#### [Work order]
Reproduce the line that contains "left ankle: (38, 192)" and every line after it through the end of the records, exactly, with nothing added.

#### [Supplied material]
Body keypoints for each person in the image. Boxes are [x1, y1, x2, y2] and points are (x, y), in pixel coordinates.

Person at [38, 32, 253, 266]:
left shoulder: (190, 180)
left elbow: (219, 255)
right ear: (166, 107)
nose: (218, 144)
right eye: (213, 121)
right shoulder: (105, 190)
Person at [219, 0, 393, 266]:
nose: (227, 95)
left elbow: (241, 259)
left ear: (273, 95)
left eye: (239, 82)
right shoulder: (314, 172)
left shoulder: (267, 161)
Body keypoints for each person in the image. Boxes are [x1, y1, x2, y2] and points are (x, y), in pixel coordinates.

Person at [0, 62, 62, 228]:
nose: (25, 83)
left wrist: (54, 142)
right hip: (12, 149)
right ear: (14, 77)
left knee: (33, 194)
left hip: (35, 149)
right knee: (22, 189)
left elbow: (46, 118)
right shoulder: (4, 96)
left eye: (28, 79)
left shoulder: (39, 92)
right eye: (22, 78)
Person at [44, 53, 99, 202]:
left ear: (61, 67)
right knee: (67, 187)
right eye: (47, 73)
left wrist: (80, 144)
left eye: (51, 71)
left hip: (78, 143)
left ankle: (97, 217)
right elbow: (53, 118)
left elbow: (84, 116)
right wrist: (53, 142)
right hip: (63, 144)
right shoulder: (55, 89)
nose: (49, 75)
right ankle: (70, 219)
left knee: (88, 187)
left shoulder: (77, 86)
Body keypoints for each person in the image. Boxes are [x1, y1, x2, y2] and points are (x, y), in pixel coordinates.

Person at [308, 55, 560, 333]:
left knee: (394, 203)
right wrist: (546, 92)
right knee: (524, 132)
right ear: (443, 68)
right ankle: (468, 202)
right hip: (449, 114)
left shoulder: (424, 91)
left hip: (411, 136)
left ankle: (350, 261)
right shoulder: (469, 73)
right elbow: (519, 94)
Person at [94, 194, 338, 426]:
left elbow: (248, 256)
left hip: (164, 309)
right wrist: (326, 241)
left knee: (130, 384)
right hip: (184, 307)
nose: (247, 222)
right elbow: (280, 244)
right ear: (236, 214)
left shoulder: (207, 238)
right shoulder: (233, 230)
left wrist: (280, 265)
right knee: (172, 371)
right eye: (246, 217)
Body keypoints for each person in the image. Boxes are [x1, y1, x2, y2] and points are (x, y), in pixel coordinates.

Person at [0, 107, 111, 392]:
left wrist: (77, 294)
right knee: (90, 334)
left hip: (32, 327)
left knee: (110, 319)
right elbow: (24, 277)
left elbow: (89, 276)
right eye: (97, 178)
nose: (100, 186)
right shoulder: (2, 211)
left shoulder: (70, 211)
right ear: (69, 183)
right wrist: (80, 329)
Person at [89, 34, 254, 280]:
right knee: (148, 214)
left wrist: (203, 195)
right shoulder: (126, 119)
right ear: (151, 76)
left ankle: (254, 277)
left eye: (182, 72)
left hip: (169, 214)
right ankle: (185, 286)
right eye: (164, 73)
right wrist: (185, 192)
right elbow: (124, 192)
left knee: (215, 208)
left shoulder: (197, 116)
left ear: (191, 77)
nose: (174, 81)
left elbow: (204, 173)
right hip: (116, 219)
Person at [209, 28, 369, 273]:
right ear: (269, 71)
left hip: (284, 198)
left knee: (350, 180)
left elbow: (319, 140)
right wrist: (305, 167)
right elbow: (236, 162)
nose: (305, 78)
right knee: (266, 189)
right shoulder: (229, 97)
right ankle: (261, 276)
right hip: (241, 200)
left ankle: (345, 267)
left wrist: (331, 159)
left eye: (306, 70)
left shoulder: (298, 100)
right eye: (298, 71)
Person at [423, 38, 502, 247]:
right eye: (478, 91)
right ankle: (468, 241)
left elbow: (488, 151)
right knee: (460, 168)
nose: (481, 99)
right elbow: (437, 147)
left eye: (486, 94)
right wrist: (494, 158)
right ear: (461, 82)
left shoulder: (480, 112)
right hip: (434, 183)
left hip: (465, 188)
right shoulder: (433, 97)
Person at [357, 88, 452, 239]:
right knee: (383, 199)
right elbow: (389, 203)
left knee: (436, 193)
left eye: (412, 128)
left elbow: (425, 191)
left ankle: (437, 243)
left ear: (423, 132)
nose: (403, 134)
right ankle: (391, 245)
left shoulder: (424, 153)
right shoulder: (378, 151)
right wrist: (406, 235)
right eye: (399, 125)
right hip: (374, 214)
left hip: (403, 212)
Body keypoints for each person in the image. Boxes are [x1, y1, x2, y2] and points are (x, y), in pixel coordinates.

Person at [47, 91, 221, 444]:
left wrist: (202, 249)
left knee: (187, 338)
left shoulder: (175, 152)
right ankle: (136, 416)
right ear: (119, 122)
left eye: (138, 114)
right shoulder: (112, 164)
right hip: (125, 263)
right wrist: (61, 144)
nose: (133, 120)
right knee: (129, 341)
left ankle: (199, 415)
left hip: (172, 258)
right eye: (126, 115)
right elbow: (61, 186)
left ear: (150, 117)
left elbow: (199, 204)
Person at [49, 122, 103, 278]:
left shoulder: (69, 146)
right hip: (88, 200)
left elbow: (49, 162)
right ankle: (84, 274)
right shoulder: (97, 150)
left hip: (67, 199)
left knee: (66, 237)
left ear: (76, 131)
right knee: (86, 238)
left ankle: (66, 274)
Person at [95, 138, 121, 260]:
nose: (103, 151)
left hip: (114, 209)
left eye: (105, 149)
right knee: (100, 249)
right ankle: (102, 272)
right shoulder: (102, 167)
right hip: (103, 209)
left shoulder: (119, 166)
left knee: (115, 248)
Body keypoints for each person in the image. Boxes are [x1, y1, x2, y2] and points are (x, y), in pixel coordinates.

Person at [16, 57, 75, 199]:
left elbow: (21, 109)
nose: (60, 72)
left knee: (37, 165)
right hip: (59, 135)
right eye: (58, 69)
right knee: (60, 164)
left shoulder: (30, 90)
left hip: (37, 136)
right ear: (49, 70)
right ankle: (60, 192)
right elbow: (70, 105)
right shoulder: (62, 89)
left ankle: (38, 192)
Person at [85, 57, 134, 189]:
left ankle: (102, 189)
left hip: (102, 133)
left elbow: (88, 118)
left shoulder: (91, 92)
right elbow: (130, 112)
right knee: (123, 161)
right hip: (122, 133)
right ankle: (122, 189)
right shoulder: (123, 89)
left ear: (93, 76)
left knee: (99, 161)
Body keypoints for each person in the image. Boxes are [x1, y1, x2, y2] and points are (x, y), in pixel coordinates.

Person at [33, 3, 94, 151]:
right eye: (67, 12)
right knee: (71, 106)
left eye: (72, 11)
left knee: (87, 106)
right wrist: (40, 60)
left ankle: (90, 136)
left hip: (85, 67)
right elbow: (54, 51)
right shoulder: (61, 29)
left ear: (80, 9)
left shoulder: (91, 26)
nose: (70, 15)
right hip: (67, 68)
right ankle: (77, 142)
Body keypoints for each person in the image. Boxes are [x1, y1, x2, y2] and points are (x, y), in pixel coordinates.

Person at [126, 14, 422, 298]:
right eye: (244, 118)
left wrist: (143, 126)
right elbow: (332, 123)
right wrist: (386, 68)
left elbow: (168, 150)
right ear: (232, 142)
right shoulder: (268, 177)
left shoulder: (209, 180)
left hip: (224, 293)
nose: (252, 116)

#### [Solution to the problem]
left ankle: (38, 192)
Person at [85, 57, 134, 189]:
left ankle: (102, 189)
left hip: (102, 133)
left elbow: (88, 118)
left shoulder: (91, 92)
right elbow: (130, 112)
right knee: (123, 161)
right hip: (122, 133)
right ankle: (122, 189)
right shoulder: (123, 89)
left ear: (93, 76)
left knee: (99, 161)
Body keypoints for each person in the image. Boxes are [x1, y1, x2, y2] and points are (x, y), in pixel coordinates.

Person at [33, 3, 94, 151]:
right eye: (67, 12)
right knee: (71, 106)
left eye: (72, 11)
left knee: (87, 106)
right wrist: (40, 60)
left ankle: (90, 136)
left hip: (85, 67)
right elbow: (54, 51)
right shoulder: (61, 29)
left ear: (80, 9)
left shoulder: (91, 26)
nose: (70, 15)
right hip: (67, 68)
right ankle: (77, 142)
Body keypoints for each person in the image. Boxes are [x1, y1, x2, y2] and points are (x, y), in pixel coordinates.

Person at [126, 14, 422, 298]:
right eye: (244, 118)
left wrist: (143, 126)
right elbow: (332, 123)
right wrist: (386, 68)
left elbow: (168, 150)
right ear: (232, 142)
right shoulder: (268, 177)
left shoulder: (209, 180)
left hip: (224, 293)
nose: (252, 116)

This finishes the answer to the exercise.